Alors, j’ai publié, il y a quelques jours, des petites choses pour faire référence aux jeunes qui allaient le lendemain encaisser le chèque (capitaliste) de papa/maman mais j’avais oublié qu’il y avait aussi des vrais travailleurs;  mais oui des travailleurs avec un emploi, par exemple, des informaticiens saturés au bord du burn out ou même des enseignants stressés qui n’ont pas le temps d’aller chez un psy. La violence est un langage même si son vocabulaire semble limité.

Alors, chez combien des 1200 Blacks blocs répertoriés le 1er mai à Paris, peut germer l’idée d’efficacité pour réellement foutre le bordel dans le système bancaire et sur les marchés? A vrai dire, je n’ai pas la solution miracle mais il faut bien reconnaître qu’il y a suffisamment de hackers qui ont fait leur preuve dans le piratage informatique pour trouver des équipes structurées convaincues à la Cause. Là, on sortirait du folklore bidon, on entrerait dans une autre dimension: attaquer les riches au cœur du système.

La violence est inutile, par essence. Mais comment faire comprendre à des esprits limités politiquement que se défouler en cassant ne sert à rien pour l’objectif qu’on s’est fixé?

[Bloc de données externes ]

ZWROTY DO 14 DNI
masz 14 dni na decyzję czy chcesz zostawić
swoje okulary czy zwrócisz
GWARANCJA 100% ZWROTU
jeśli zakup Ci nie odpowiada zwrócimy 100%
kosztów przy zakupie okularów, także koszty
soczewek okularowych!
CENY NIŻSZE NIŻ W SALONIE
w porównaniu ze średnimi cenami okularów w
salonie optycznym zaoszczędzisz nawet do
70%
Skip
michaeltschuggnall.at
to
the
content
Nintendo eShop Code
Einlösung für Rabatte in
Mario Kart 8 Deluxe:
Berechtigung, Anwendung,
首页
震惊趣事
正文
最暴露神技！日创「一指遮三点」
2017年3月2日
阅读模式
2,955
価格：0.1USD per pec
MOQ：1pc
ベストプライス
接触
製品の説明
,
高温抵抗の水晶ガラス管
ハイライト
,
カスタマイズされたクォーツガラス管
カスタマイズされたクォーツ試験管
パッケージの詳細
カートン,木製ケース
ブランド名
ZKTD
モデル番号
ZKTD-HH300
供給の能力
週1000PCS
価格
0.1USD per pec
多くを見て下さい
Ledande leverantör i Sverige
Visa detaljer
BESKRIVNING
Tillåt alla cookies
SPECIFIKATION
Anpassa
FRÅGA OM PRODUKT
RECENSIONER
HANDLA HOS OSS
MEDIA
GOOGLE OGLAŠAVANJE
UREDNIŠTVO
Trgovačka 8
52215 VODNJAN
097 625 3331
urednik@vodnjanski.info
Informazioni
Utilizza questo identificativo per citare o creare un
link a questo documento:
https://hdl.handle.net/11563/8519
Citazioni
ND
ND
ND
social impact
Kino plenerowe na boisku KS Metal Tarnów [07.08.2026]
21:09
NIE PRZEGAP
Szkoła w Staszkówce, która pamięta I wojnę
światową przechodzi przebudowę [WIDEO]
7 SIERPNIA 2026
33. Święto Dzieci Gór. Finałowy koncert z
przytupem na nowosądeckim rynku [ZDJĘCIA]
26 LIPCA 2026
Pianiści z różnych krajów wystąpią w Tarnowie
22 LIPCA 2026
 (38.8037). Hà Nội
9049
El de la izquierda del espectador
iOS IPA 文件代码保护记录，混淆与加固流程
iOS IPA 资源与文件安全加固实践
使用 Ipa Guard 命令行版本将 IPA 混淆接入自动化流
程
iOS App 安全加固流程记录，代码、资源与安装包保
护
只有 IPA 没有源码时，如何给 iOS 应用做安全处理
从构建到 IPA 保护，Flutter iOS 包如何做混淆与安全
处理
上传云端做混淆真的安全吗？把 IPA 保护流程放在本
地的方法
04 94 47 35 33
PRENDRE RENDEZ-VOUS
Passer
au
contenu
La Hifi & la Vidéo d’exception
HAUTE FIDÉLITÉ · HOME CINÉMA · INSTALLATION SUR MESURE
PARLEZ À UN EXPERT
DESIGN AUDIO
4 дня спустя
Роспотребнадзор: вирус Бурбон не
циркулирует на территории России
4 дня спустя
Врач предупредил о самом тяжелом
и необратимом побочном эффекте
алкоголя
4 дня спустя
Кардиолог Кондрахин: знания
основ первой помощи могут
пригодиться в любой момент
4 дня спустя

Je ne parle pas des actes de désobéissance civile qui auraient un impact plus fort mais pour lesquels la cagoule, la tenue ne serviraient à rien pour passer inaperçu. Ne plus payer ses impôts, ses billets de train par solidarité…etc … Mais là, c’est plus risqué qu’un pavé dans une vitrine!

Alors les Blacks blocs, si vous donnez du boulot aux forces de sécurité, j’aurais aimé que vous en donniez plus aux journalistes qui pourraient parler de vous. Malheureusement, les médias sont mal vus, pas du tout bien accueillis. Depuis les tentatives journalistiques avec les cradistes de Notre-Dame des Landes, c’est une constante; sans doute parce que les journalistes ne sont pas fiables mais de parti pris.

Voilà! On n’est pas encore sorti des clichés, les amis. On est même en plein dedans. Mais, comme direz le célèbre philosophe Qi Shi Tsu : « Marchez dedans, ça porte bonheur ! ».